Keep your answer top of mind as you go through your daily work and tasks, so that you don’t get distracted by other things that might take you away from what’s important to you. It will be a constant reminder of what’s your top priority.


Technique #2. Do your “deep work” early.


How does it keep you brain sharp?

It allows you to tap into your limited willpower reserves so that you can get the toughest mental tasks out of the way first.


Why do I think it’s important?

Deep work—any kind of analytical thinking that requires the most concentration, such as reading, writing, analyzing or problem solving—requires a different kind of focus from other more tactical things we do on a regular basis. I’ve noticed that when I switched to doing my deep work early (instead of in the evening), I don’t run out of energy or motivation. In addition, it frees up my afternoons and evenings for socializing, working out, and devoting time to my personal life and interests.


How can you start practicing it?

Set aside 2-4 hours after you wake up for deep work. Many scientists say that this is the brain’s peak performance time. If, for example, you wake up at 7, your peak times are between 9 and 11 a.m. You can extend this time to whenever you have lunch (which is usually around midday) if you want to maximize your peak performance hours.


For one week, keep a log of what you do during your peak times. Are you focusing on your important mental tasks? Are you learning new material, solving complex problems, reading, or writing? For most people, this time is usually spent commuting to work, checking email, making phone calls, listening to the news, chatting with co-workers or attending meetings.


Redesign your peak brain performance time. Think how you can rearrange the things you do early that are less important to your personal and professional development. Do you have to stay on top of the latest news? Save this activity for your lunch break or right after lunch. Are there emails waiting in your inbox? Be careful of how much time it takes to check email; it can literally take over your day. Choose 2 blocks of time to read them, one midday and one closer to the end of your workday.

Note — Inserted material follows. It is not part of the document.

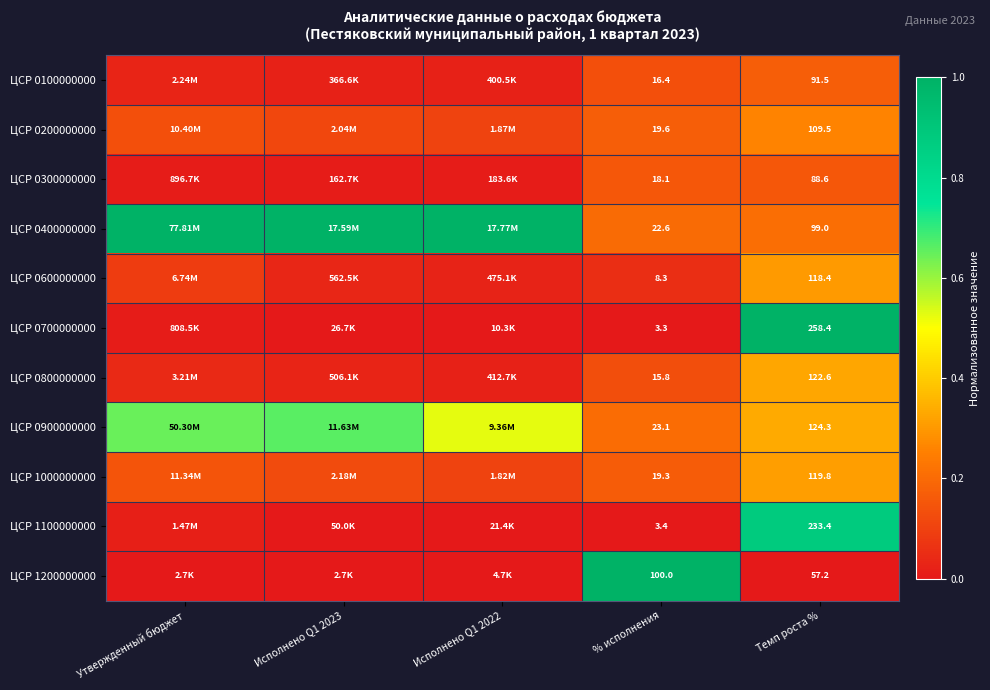

What is the total value across all series at Темп роста %?

1422.7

Technique #3. Feed your brain right.


How does it keep you brain sharp?

It helps to keep your brain engaged and keeps it in learning mode, even when it’s in a “resting” state as you’re running errands, commuting, or relaxing.

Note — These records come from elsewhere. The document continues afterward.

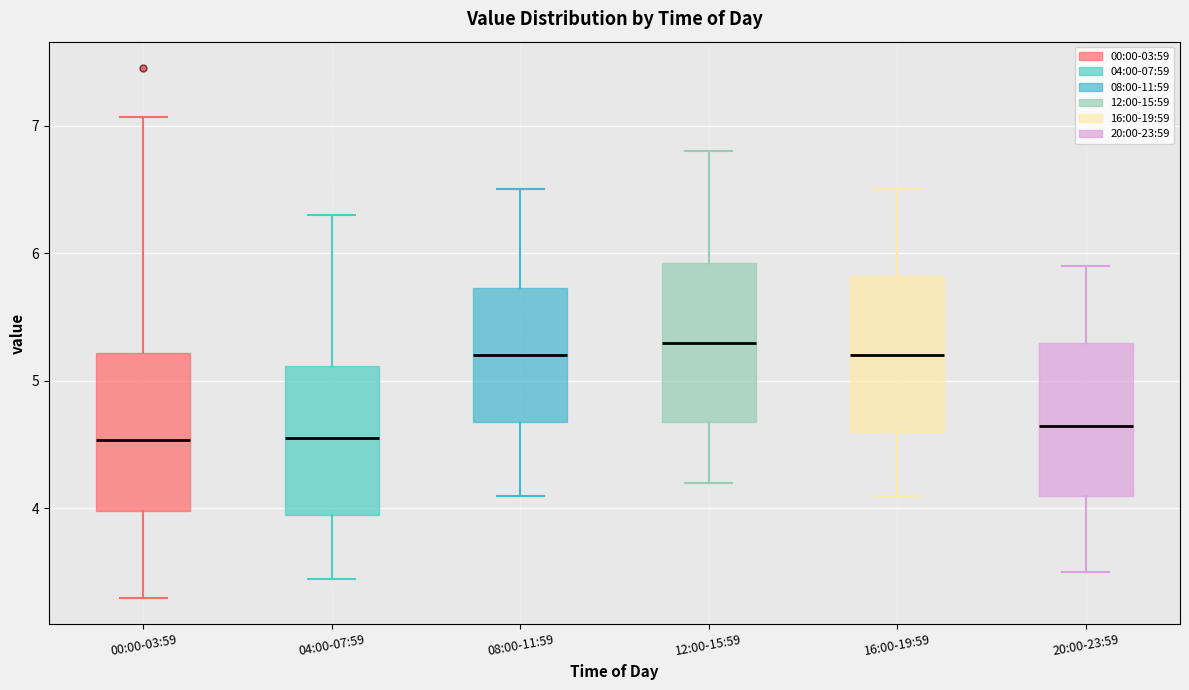

Where does the lower whisker of the box for 00:00-03:59 end on the y-axis? The values are not printed on the chart, so give them approximately, as read against the axis.

3.3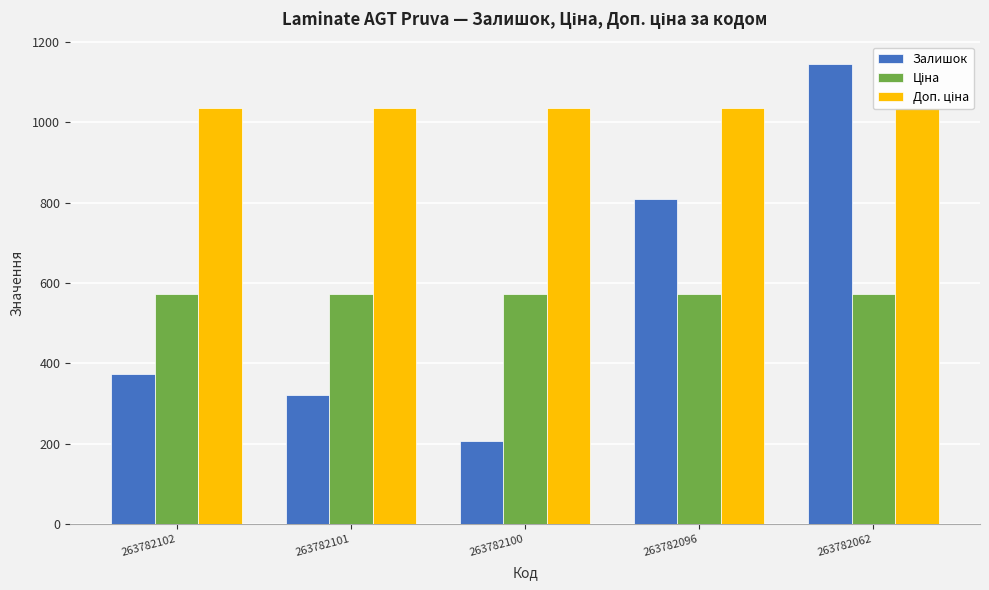

How many bars are there in total?

15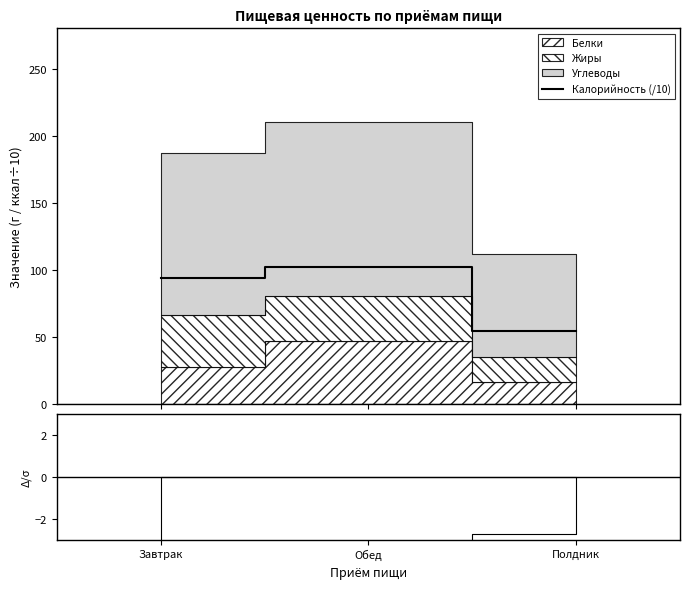

What is the label of the 1st point from the right?

Полдник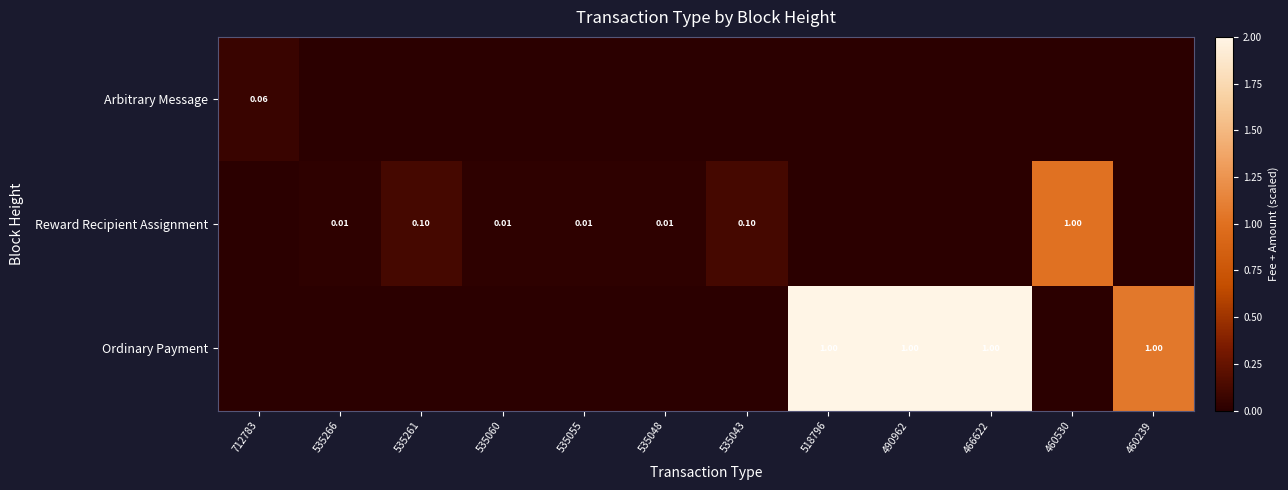

At which category is the sum across all series the highest?

490962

Why do I think it’s important?

Back in the day when I had cable television, I noticed that my free time would go by very quickly as I watched popular shows, movies I didn’t find mentally stimulating, or listening to radio programs laced with endless commercials. The biggest disadvantage was that I couldn’t identify anything of value from all that so-called entertainment. Over time, I realized that I needed to be much more selective about how I want to spend my free time so that it is both beneficial to my personal development and a source of entertainment.


How can you start practicing it?

Listen to podcasts. They’re excellent brain food, help you manage your time better as you commute or work out, and can even improve your critical-thinking and creative skills. Some of my current favorites include Optimize with Brian Johnson, The Art of Charm, Kwik Brain Podcast, The James Altucher Show, and The Tim Ferriss Show. If you’d like more recommendations on specific episodes, click here.

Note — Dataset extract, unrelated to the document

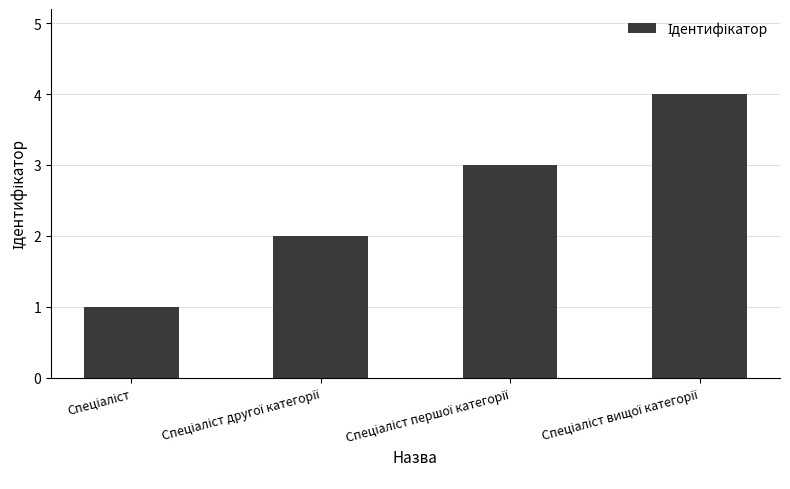

What is the maximum value shown in the chart?

4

Watch documentaries. It’s entertainment and learning, combined with fascinating details and often excellent storytelling (especially if they’re created by BBC). You’ll find many on YouTube for free. Some ideas are The Ancient Worlds, Empire of the Tsars, and the entire BBC channel Timeline: World History Documentaries. If you like to geek out on ancient Greece like I do, watch Athens: The Dawn of Democracy narrated by historian Bethany Hughes.


Read more books. Do you know that reading fiction improves brain function and boosts connectivity in the brain? Neuroscientists from Emory University published a study called Short and Long Term Effects of a Novel on Connectivity in the Brain that explains this benefit in detail. To make reading a daily practice, start with the basics: get a library membership, download the Goodreads app to help you find topics and writers that interest you, and read up on Quora’s literary fiction topic and novel recommendations to get started on your brain-boosting literary journey.